Jonet and Williams decided to add something different to that environment, since people are already engaged.

“The sort of work that we do in gender and sexuality studies, it’s about fighting against injustice and it requires a lot of energy, a tremendous amount of energy and work and physicality and scholarship,” said Williams. “Everyone needs recuperation time, like a retreat to take care and have quiet time, down time. That is what we hope to help people access with this digital kit.”

Some of the everyday practices in the downloadable collection include a decompression video called “Concentration” with original “lofi” music, a copy of “SJZ: Social Justice Zine,” graphic wallpaper for phones and laptops, a task planner page and other everyday digital interactions. 

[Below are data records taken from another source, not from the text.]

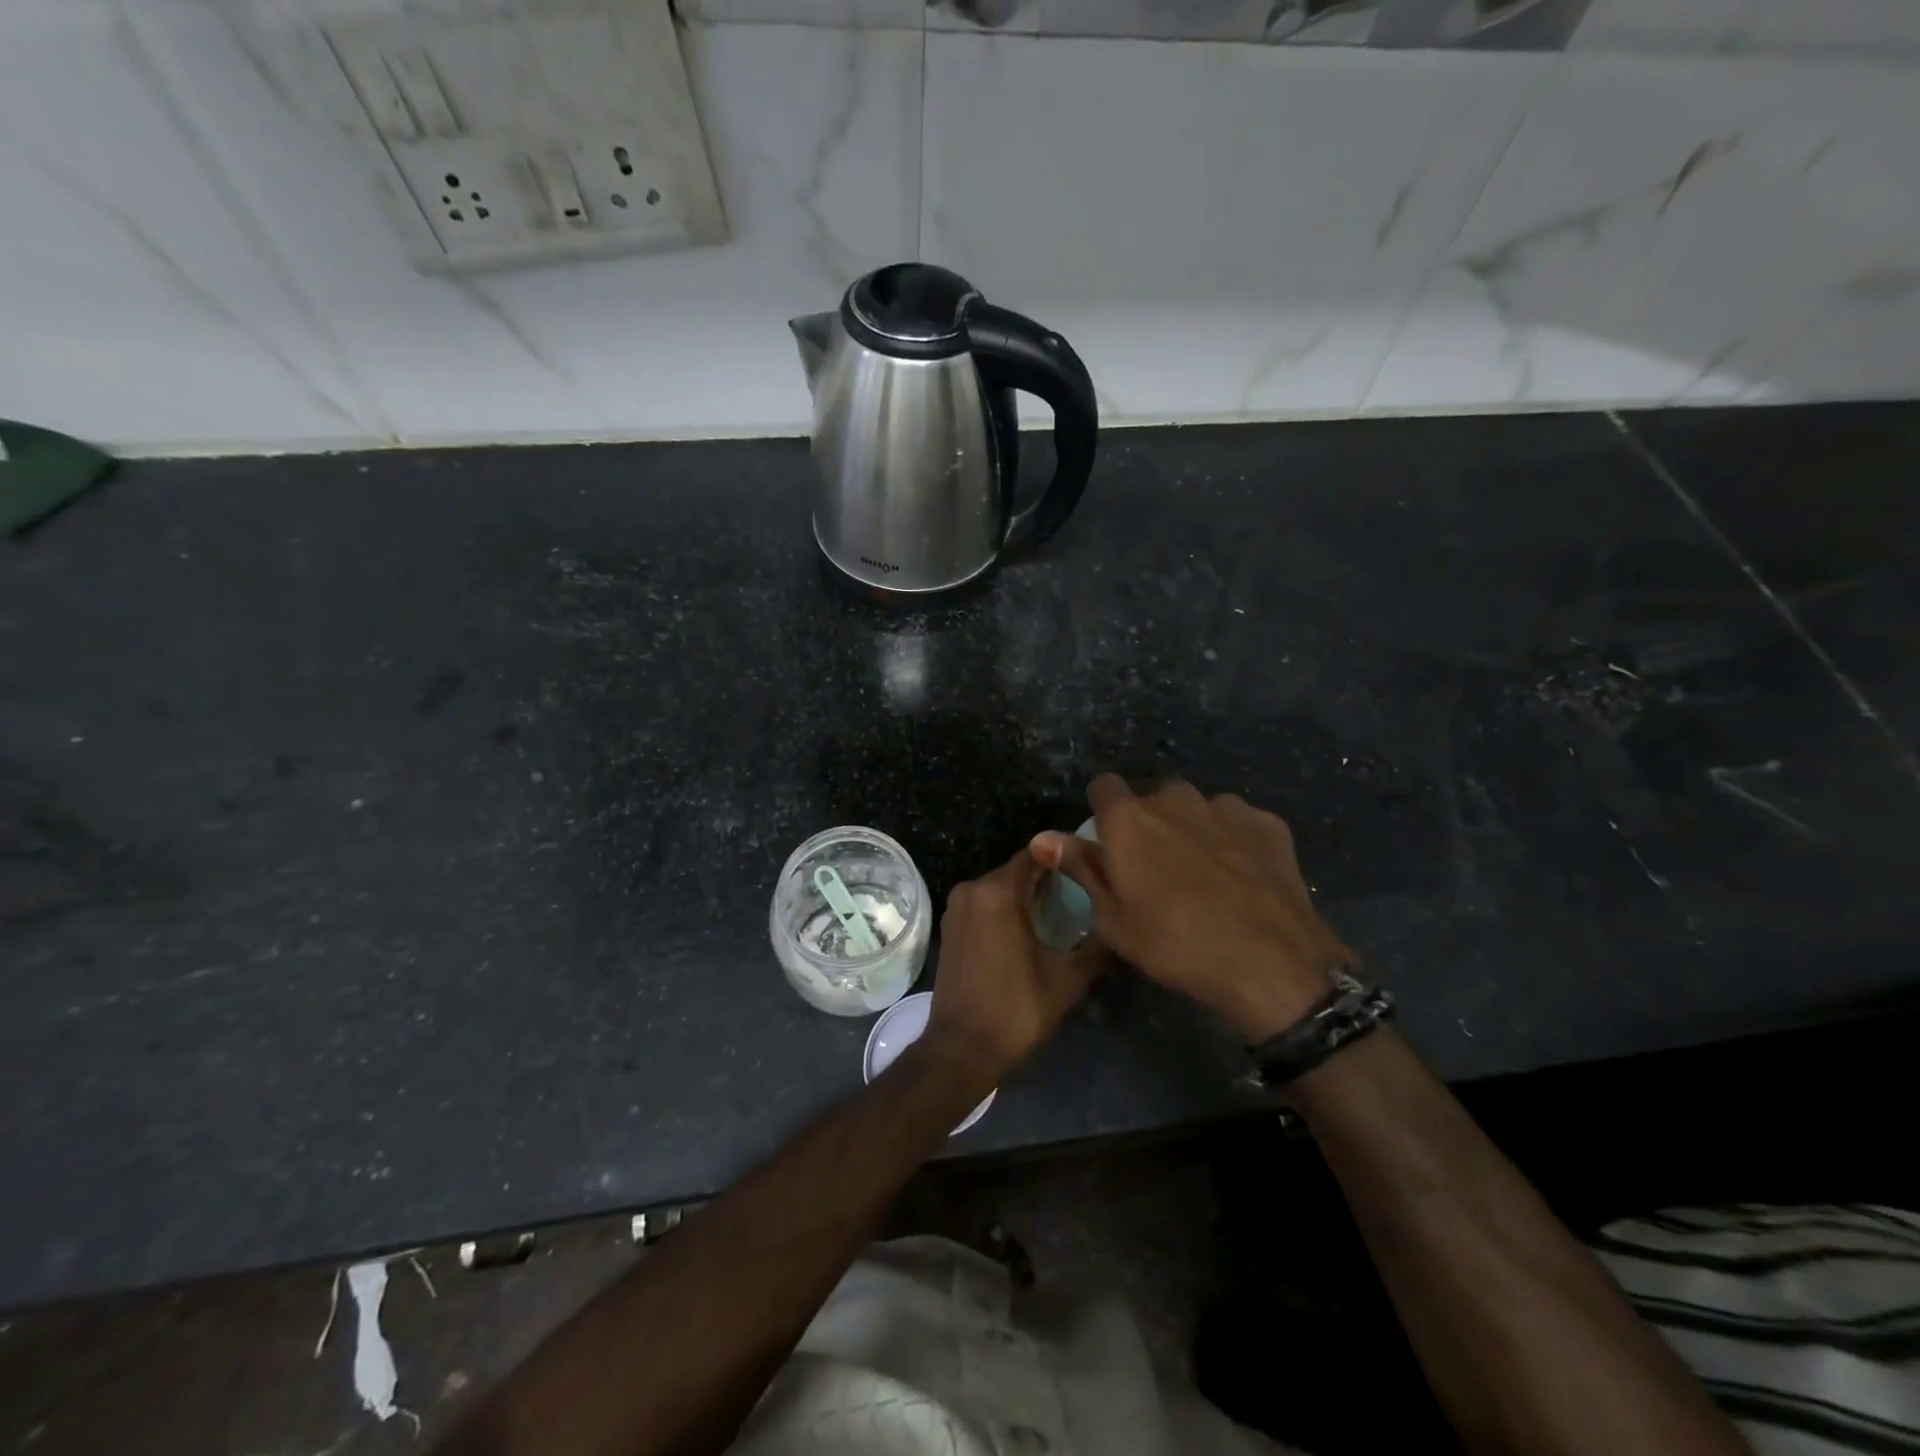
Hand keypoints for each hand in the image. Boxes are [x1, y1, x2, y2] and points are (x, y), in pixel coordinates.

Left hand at [920, 849, 1108, 1091]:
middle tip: (1085, 894)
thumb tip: (1119, 922)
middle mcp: (972, 889)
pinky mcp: (951, 925)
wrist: (961, 1050)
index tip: (1092, 869)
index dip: (1066, 859)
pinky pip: (986, 903)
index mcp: (998, 892)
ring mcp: (957, 907)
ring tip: (1065, 912)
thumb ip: (1096, 944)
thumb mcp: (1068, 979)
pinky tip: (1033, 929)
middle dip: (1050, 879)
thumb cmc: (1016, 1011)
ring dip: (1029, 895)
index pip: (1038, 855)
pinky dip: (1008, 909)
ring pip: (1001, 887)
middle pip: (1019, 870)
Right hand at [1031, 775, 1354, 1041]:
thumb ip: (1080, 868)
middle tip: (1158, 871)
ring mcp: (1226, 807)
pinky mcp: (1267, 823)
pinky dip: (1233, 841)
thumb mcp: (1114, 919)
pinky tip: (1243, 879)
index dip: (1102, 810)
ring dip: (1192, 830)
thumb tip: (1042, 837)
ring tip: (1204, 877)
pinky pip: (1237, 822)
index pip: (1103, 785)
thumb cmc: (1176, 944)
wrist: (1272, 963)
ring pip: (1196, 809)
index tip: (1109, 842)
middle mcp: (1175, 799)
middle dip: (1149, 824)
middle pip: (1152, 798)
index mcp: (1130, 819)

Williams sees the kit as a way to reach people on a different level of lived experience.

“The different designs that we have created are all related to the theme and reflect our commitment to social justice, to LGBTQ+ identities,” Williams said. “It's just an interesting way of showing what we do in gender and sexuality studies beyond course work. We get at it through aesthetics and creativity in a way that involves film, music and graphics design.”

The two professors hope people are interested in integrating these gentle reminders as a part of their daily lives.

“I think that there's value from it that we may not understand fully in the immediate moment, but the impact may be more in the long term,” Jonet said.

The video “Concentration” will be presented as part of a panel on internet culture at the national Popular Culture Association conference in April, where it will receive its official premiere.